Senate Approves Torture
WASHINGTON (Reuters) - The U.S. Senate on Thursday gave final approval to a bill for tough interrogation and prosecution of terrorism suspects, as President George W. Bush prevailed after a series of setbacks on his detainee policies.The Senate passed the bill 65-34, hours after Bush was on Capitol Hill urging Republicans to stay behind the high-profile measure ahead of November 7 elections that will determine control of Congress.
The House of Representatives passed the same measure on Wednesday and must make a technical change to reconcile it with the Senate's. Bush was expected to sign it soon afterward.
While the bill cleared the Senate by a comfortable margin, it barely survived an earlier challenge that would have delayed and possibly killed it.
"The Senate sent a strong signal to the terrorists that we will continue using every element of national power to pursue our enemies and to prevent attacks on America," Bush said in a statement after the Senate vote.
"The Military Commissions Act of 2006 will allow the continuation of a CIA program that has been one of America's most potent tools in fighting the war on terror," Bush said.
The bill sets standards for interrogating suspects, but through a complex set of rules that human rights groups said could allow harsh techniques that bordered on torture such as sleep deprivation and induced hypothermia.
It establishes military tribunals that would allow some use of evidence obtained by coercion, but would give defendants access to classified evidence being used to convict them.
The bill also expands the definition of "enemy combatants" mostly held at the U.S. prison at Guantanamo Bay, Cuba, to include those who provide weapons, money and other support to terrorist groups.
The Supreme Court struck down Bush's first system of military commissions to try suspects, leaving the process in limbo with no successful prosecutions since the September 11 attacks. Bush then faced a rebellion over his revised plan that three leading Republican senators said would allow abusive interrogations and unfair trials.
AGGRESSIVE INTERROGATIONS ALLOWED
After a high-stakes negotiation, Bush got much of what he wanted in the bill to continue the once-secret CIA program of detention and aggressive interrogations of suspects that critics said amounted to torture.
Democrats and some Republicans criticized the compromise for stripping detainees of rights to launch court challenges of their detentions.
Voting 51-48, Republicans beat an amendment that would have restored those rights and potentially derailed the bill. Four Republicans and one Democrat crossed party lines on the vote.

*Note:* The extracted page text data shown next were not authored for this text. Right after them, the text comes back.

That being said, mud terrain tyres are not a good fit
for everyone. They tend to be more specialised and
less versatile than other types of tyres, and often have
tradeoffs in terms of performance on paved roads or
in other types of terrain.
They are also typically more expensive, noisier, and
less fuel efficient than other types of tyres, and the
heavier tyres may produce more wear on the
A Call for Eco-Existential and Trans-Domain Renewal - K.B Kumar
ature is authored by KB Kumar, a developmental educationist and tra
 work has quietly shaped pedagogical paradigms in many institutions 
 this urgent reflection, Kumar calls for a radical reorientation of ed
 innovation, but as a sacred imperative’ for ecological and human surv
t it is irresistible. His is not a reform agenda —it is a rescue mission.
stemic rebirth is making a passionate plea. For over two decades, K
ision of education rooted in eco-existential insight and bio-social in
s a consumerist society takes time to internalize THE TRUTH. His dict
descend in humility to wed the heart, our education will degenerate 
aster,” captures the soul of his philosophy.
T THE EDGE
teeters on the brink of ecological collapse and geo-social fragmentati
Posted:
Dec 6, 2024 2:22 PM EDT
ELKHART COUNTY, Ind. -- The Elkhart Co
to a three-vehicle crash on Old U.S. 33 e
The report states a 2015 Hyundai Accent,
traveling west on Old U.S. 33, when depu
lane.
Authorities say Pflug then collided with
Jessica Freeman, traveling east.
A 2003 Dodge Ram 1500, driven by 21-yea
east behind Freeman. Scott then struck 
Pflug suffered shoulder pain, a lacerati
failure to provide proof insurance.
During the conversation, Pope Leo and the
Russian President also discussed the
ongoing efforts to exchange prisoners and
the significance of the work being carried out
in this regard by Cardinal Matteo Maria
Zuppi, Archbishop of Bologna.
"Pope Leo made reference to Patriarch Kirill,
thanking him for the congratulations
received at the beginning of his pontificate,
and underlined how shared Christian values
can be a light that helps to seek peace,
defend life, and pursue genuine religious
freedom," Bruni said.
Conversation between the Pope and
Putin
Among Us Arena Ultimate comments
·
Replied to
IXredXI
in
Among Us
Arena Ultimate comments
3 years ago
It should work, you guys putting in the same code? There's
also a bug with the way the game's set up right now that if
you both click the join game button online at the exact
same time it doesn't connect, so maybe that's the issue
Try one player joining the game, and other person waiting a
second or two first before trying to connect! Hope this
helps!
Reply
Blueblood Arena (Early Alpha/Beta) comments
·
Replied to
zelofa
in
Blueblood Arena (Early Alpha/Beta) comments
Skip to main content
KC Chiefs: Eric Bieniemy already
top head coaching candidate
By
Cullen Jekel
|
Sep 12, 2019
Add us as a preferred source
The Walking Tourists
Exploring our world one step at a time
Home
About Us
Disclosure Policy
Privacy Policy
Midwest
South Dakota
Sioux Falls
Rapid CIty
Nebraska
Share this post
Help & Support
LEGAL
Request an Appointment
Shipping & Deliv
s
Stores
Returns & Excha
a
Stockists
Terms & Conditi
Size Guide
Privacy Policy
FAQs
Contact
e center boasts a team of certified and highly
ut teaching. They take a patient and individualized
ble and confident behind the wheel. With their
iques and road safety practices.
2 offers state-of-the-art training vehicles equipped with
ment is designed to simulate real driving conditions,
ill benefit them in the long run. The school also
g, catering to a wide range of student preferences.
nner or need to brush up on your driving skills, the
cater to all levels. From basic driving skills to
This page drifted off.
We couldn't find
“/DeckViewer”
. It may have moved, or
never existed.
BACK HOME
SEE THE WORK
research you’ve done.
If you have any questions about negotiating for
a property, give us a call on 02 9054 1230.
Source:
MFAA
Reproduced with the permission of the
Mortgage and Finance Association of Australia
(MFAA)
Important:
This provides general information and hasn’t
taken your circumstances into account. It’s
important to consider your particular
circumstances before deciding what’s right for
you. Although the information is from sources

Senate Judiciary Committee Chairman Arlen Specter of Pennsylvania said the right to challenge one's detention was fundamental in American law, and the Supreme Court would reject the plan if it were stripped.
"This is wrong. It is unconstitutional. It is un-American," said Patrick Leahy of Vermont, the committee's top Democrat. He said it was intended to choke off access to Guantanamo to "ensure that the Bush-Cheney administration will never again be embarrassed by a United States Supreme Court decision reviewing its unlawful abuses of power."
Most Republicans said lawsuits from Guantanamo inmates were clogging the courts and detracted from the war on terrorism.
Alabama Sen. Jeff Sessions said the bill should not "create a long-term battle with the courts over everybody that's being detained. It is a function of the military and the executive branch to conduct a war."
Republicans on tight votes beat several other challenges by Democrats who said the bill fell short of fair judicial standards and would spark more international outrage at the U.S. treatment of detainees since the September 11 attacks.
"This bill gives an administration that lobbied for torture exactly what it wanted," said Sen. John Kerry, a Massachusetts Democrat.
But Armed Services Committee Chairman John Warner, a Virginia Republican, said enemy combatants were "unlawful by all international standards in the manner in which they conduct war, and yet this great nation ... is going to mete out a measure of justice."